You can also get creative by building in “perceived performance”. Let’s take a forecast seeding process as an example. For the M9 forecast, OneStream needs to copy nine months of Actuals data along with 3 months of the prior forecast data as a starting point for the FP&A team. For simplicity, each month takes one hour to complete so once M9 closes, FP&A needs to wait 12 hours to begin their process. If we think about this, M1 – M8 have been closed for some time. We can seed M1 – M8 data while no one’s waiting for it to complete. At the same time, the prior forecast data has been ready weeks prior to the current month closing so we’ll seed that, too. Now, when M9 closes, the only data that needs to be copied is M9 Actuals. Although it still takes 12 hours to seed all months, FP&A users only need to wait an hour after M9 closes to start their process. This is what I mean by “perceived performance” – it’s not faster, but because end-users wait less, it seems faster.
A second example of adding conditions on data unit dimensions is excluding the calculations from running on parent entities. Parents consolidate the values of their children. Once that happens, if the calculation runs again, the result of the calculation will likely yield the same result as the consolidation. This introduces redundancy and can negatively affect the overall performance of the application.
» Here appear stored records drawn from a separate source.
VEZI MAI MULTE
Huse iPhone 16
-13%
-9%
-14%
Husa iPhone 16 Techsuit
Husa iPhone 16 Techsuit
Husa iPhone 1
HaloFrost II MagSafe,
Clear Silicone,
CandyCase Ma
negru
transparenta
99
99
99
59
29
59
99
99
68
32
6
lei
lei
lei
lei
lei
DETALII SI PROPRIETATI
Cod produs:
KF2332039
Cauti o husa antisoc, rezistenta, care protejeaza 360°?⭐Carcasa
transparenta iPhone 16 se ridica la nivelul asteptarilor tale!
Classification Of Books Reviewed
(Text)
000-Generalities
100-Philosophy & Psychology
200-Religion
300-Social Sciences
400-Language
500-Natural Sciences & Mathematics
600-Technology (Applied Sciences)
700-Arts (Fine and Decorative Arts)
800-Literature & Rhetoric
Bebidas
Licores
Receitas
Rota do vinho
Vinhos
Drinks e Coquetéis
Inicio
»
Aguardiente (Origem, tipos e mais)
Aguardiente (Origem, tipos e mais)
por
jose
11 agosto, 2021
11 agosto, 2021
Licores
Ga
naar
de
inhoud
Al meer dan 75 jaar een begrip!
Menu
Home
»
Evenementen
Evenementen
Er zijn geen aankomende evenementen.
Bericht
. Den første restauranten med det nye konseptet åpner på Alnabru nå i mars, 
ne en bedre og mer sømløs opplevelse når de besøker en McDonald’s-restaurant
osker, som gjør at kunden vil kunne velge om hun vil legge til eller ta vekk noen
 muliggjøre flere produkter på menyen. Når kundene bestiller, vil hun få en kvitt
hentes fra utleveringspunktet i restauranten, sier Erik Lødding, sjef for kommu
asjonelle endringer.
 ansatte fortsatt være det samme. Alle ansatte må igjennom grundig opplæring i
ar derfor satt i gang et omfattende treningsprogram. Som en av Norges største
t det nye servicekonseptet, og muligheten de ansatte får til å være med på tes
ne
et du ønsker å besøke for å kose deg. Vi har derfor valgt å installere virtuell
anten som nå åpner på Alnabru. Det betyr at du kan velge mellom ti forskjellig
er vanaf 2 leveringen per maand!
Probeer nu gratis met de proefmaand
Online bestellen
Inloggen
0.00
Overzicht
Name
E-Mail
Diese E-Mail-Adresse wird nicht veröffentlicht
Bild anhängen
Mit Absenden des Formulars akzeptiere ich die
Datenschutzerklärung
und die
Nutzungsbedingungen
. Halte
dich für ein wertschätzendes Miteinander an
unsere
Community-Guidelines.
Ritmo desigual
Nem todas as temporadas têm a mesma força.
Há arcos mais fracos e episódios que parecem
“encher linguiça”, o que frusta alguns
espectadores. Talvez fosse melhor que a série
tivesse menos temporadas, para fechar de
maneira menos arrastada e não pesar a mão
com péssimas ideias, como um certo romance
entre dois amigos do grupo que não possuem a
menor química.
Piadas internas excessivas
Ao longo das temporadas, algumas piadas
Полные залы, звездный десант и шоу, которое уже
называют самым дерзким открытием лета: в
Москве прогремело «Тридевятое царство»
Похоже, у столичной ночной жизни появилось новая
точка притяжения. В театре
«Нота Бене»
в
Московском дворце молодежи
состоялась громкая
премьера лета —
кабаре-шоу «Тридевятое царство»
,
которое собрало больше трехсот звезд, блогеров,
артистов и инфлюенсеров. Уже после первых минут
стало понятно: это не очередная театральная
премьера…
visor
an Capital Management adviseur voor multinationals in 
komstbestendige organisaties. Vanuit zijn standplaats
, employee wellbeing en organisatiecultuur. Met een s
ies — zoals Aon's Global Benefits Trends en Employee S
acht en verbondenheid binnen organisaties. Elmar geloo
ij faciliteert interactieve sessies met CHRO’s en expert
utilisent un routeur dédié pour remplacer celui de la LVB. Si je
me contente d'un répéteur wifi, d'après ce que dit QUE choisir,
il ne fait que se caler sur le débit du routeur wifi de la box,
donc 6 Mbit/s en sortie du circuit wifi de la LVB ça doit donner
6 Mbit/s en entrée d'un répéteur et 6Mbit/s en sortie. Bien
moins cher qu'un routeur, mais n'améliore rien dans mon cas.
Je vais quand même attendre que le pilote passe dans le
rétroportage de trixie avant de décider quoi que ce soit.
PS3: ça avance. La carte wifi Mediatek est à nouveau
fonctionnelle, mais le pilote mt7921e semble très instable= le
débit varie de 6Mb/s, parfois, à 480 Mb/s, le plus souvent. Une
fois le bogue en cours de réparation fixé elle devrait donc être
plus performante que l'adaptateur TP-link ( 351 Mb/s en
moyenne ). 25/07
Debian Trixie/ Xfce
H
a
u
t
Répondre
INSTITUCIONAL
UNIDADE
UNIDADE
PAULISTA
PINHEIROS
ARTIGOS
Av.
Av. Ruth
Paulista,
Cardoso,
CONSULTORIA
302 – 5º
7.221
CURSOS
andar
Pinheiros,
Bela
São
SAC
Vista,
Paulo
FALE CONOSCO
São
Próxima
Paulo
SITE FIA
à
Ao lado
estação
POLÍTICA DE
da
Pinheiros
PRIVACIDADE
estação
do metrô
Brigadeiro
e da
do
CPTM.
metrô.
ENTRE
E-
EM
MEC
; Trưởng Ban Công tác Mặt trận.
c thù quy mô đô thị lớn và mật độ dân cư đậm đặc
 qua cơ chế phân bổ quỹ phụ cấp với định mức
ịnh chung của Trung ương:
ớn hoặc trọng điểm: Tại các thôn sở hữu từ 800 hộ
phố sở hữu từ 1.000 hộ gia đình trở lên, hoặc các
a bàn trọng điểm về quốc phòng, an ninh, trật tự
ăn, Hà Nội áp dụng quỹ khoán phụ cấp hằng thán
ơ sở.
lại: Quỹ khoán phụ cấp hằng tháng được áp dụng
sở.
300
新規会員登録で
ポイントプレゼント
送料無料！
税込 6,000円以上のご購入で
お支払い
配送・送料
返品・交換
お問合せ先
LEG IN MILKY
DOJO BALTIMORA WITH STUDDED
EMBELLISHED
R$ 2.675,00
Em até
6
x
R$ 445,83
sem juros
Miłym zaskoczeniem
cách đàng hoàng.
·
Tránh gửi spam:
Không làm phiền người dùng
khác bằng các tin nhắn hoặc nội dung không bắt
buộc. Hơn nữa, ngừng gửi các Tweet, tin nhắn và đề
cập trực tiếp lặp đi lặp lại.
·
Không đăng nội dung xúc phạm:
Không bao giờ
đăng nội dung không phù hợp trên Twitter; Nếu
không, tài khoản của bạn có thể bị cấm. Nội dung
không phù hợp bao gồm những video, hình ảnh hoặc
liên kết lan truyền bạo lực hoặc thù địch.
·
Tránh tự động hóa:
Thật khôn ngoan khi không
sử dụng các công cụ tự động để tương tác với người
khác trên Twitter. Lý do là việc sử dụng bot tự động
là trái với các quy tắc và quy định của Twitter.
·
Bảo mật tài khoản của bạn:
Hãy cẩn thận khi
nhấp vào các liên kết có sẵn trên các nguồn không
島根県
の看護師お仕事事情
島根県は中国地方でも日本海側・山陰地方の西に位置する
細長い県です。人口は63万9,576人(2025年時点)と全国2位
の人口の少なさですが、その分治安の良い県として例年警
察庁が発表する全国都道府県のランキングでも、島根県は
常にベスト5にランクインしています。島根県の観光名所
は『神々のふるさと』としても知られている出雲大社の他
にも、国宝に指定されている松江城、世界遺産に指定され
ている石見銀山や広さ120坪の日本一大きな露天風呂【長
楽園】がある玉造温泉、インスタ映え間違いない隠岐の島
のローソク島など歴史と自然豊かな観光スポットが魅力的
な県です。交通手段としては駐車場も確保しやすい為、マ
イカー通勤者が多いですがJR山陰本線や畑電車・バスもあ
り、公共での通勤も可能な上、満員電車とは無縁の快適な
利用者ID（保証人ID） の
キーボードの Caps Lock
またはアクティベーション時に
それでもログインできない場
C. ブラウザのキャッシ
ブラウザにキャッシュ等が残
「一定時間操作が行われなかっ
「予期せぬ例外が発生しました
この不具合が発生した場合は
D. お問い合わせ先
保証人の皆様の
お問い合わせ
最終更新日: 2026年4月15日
Establish standards, minimize exceptions, and create dynamic, consistent artifacts. Inconsistencies among artifacts and within processes can increase maintenance complexity, lengthen the time to resolve issues and confuse end users and administrators. Standard naming conventions, a seemingly trivial subject, can greatly improve the administrator’s experience maintaining the application. Consistency among Cube Views allows easy adoption for both end-users and administrators. Sharing row and column sets and utilizing parameters and member filters eases maintenance.
The two most inadequately designed areas that I’ve seen are Workflow and extensibility. The requirements and design phases are understandably early in the implementation to know the exact steps and tasks that will happen in the final Workflow. However, it’s important to have a mid- to high level outline in mind. It provides the skeleton on which to build and gives the implementation team, including SMEs, an idea of what the Workflow may look like.
You’ll often find that customers may push back on building extensibility into their application. Why? Not only is it a difficult concept to grasp for those new to OneStream, but it’s also a challenge for them to understand it enough to realize the benefit. I suggest that you collect the requirements and present a design that includes extensibility, explaining why it’s the best design for their application.
It's important to keep all the principles in mind throughout the implementation. Regardless of if you’re writing rules or member formulas, building Cube Views or dashboards, or designing the cube structures or process, think about how it affects the end-user’s experience, the application’s performance, or the administrator’s responsibility to maintain the application once the consulting team departs.